- Trecho selecionado:
######
“... de graça recebestes, de graça daí.”
Jesus (Mt, 10: 8)
Vez por outra, discute-se no meio
espírita a questão do pagamento de taxa de inscrição para participação em
eventos doutrinários. É tema delicado, que envolve muitas situações
particulares e, às vezes, se choca frontalmente com opiniões até apaixonadas de
alguns irmãos. Por isso, merece a atenção e a preocupação daqueles que se
propõem ao trabalho espírita, mantendo as atividades sob a sua responsabilidade
dentro dos parâmetros saudáveis que não são facilmente verbalizáveis numa lista
de “permitido/proibido”, mas intuitivamente sentidos por todo espírita que
busca agir com equilíbrio e bom-senso.
É imprescindível tenhamos cuidado
constante, muita vigilância e apoio na oração, na busca de diretrizes do Alto,
a fim de não levarmos o Movimento Espírita a incidir nos mesmos desvios
sofridos pelo Movimento Cristão que, vagarosa e imperceptivelmente se tornou
uma religião institucionalizada, hierarquizada, na qual o trato com valores
monetários passou, da contribuição espontânea para assistência aos mais
necessitados, à fixação de taxas disfarçadas sob vários nomes, encaminhadas
para a manutenção do profissionalismo, construção de prédios e acumulação de
riquezas.
Necessário se faz que nós, que
abraçamos a Doutrina Espírita – e que temos a certeza inabalável da sua missão
de reviver o Cristianismo na sua pureza, simplicidade e pujança originais –
avaliemos as ações que estão sendo levadas a efeito na nossa esfera de decisão,
com vistas aos reais objetivos do Espiritismo.
Entre os extremos de dar tudo de graça
– inclusive livros – e cobrar entrada ou taxa de inscrição para palestras,
simpósios, seminários, há um meio-termo ideal, ditado pelo bom-senso.
Mesmo no tocante ao livro, devemos tomar
cuidado para que não se estabeleça uma comercialização exacerbada, em
detrimento da qualidade das obras, como, lamentavelmente, já se vê. O produto
da venda do livro espírita deve objetivar o ressarcimento dos custos, ou a
manutenção de atividade social. Infelizmente, não é o que se constata em muitos
casos, diante do alto preço de obras – algumas de qualidade duvidosa, sob o
aspecto doutrinário – que têm sido lançadas no mercado ultimamente, muitas das
quais vendidas em livrarias ou centros espíritas, cujos dirigentes, muitas
vezes, tentados pela obtenção de recursos para melhoria de instalações para ou
trabalho assistencial, deixam de examiná-las criteriosamente. Não estamos
defendendo, com isso, o estabelecimento de um “index”. Só nos move a lembrança
de que uma instituição espírita ao divulgar uma obra está – para a maioria das
pessoas – dando-lhe aval doutrinário.
######
- Instrução 1: Converta as linhas de dados abaixo em uma lista JSON de strings, com uma string por linha e sem as linhas em branco. Deixe as imagens fora da resposta.
######
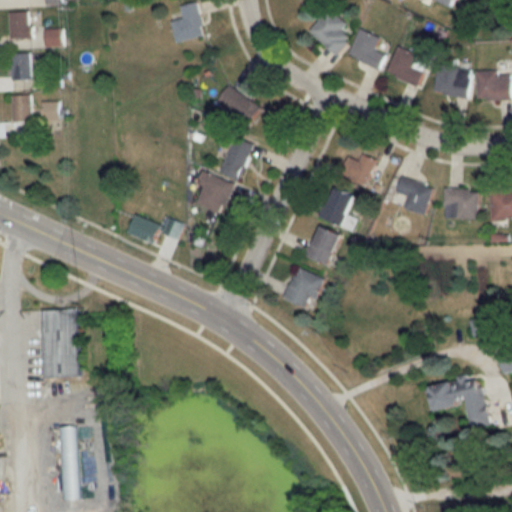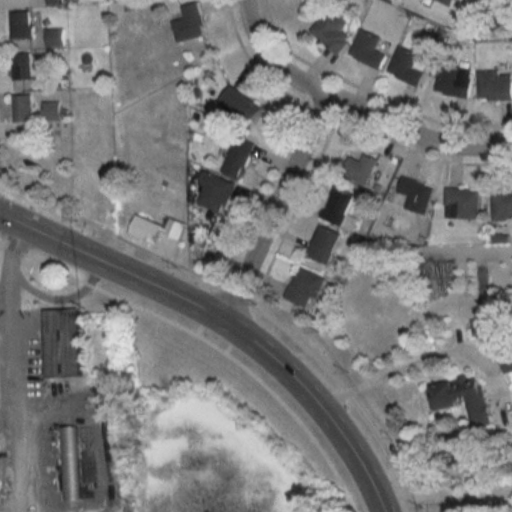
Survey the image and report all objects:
building: (451, 2)
building: (22, 24)
building: (190, 24)
building: (333, 31)
building: (56, 37)
building: (368, 49)
building: (408, 66)
building: (23, 69)
building: (453, 80)
building: (494, 85)
road: (356, 104)
building: (241, 105)
building: (24, 107)
building: (52, 110)
building: (239, 157)
building: (360, 168)
building: (216, 192)
building: (417, 194)
building: (462, 203)
building: (501, 203)
road: (273, 204)
building: (341, 208)
building: (156, 228)
building: (325, 244)
road: (12, 265)
building: (305, 287)
road: (244, 302)
road: (226, 323)
building: (484, 325)
road: (205, 341)
building: (63, 343)
road: (417, 360)
building: (507, 361)
building: (463, 399)
road: (17, 410)
building: (72, 463)
road: (446, 495)
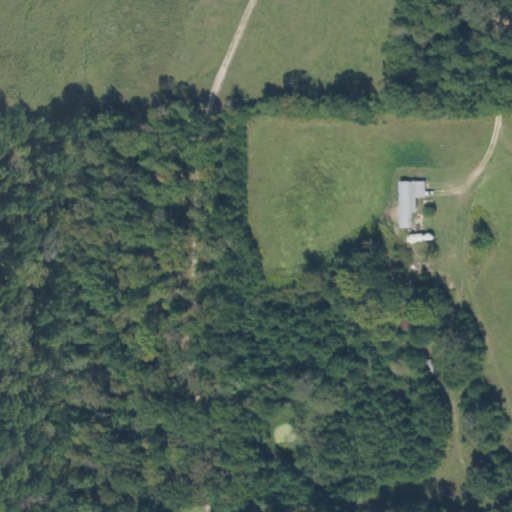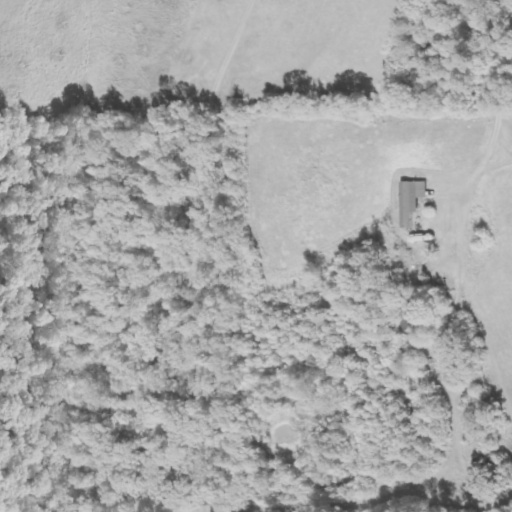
######
- Instrução 2: Por favor, dê continuidade ao trecho sobre a cobrança de taxas e a venda de livros no meio espírita a partir da última frase apresentada.

- Resultado do exercício 1:
[
  "Survey the image and report all objects:",
  "building: (451, 2)",
  "building: (22, 24)",
  "building: (190, 24)",
  "building: (333, 31)",
  "building: (56, 37)",
  "building: (368, 49)",
  "building: (408, 66)",
  "building: (23, 69)",
  "building: (453, 80)",
  "building: (494, 85)",
  "road: (356, 104)",
  "building: (241, 105)",
  "building: (24, 107)",
  "building: (52, 110)",
  "building: (239, 157)",
  "building: (360, 168)",
  "building: (216, 192)",
  "building: (417, 194)",
  "building: (462, 203)",
  "building: (501, 203)",
  "road: (273, 204)",
  "building: (341, 208)",
  "building: (156, 228)",
  "building: (325, 244)",
  "road: (12, 265)",
  "building: (305, 287)",
  "road: (244, 302)",
  "road: (226, 323)",
  "building: (484, 325)",
  "road: (205, 341)",
  "building: (63, 343)",
  "road: (417, 360)",
  "building: (507, 361)",
  "building: (463, 399)",
  "road: (17, 410)",
  "building: (72, 463)",
  "road: (446, 495)"
]

- Resultado do exercício 2:
O ideal seria que as editoras fossem
sociedades civis, dirigidas por conselhos não-remunerados, como acontece nos
centros e outras entidades espíritas. Conforme as conveniências, os livros
poderiam ser confeccionados em empresas especializadas e as entidades espíritas
promoveriam a sua venda a preços capazes de apenas manter as editoras
funcionando. Somente os profissionais dessas sociedades seriam assalariados
para a prestação de serviços específicos, como existem em muitas entidades
espíritas.
Quanto ao pagamento de taxa de inscrição, há pessoas que argumentam não terem
as casas espíritas fundos suficientes para cobrir despesas com viagem de
expositores, aluguel de auditório, material de trabalho. Daí, argumentam, a
necessidade da cobrança de taxa de inscrição.
Será que não há outros meios de se
resolver o problema? Sempre chamamos a atenção de companheiros de ideal,
dirigentes de casas espíritas, para o fato de necessitarmos de colaboradores
financeiros, a fim conseguir recursos para o pagamento de despesas, como água,
luz, telefone, material de limpeza, conservação do imóvel, etc. Há grupos
espíritas que têm excesso de escrúpulos no sentido de pedir ao público em
geral, levando o ônus financeiro a alguns poucos. Neste particular, lembramos
Emmanuel, que aconselhou: “As obras espíritas devem ser mantidas com o pouco de
muitos e não o muito de poucos.”
Concordamos que determinados eventos
demandam grande movimentação financeira, entretanto cremos que há outros meios,
que não sejam o de pura cobrança de taxa de inscrição ou ingresso. São
procedimentos mais trabalhosos, mas parece-nos serem mais féis à maneira
espírita de agir.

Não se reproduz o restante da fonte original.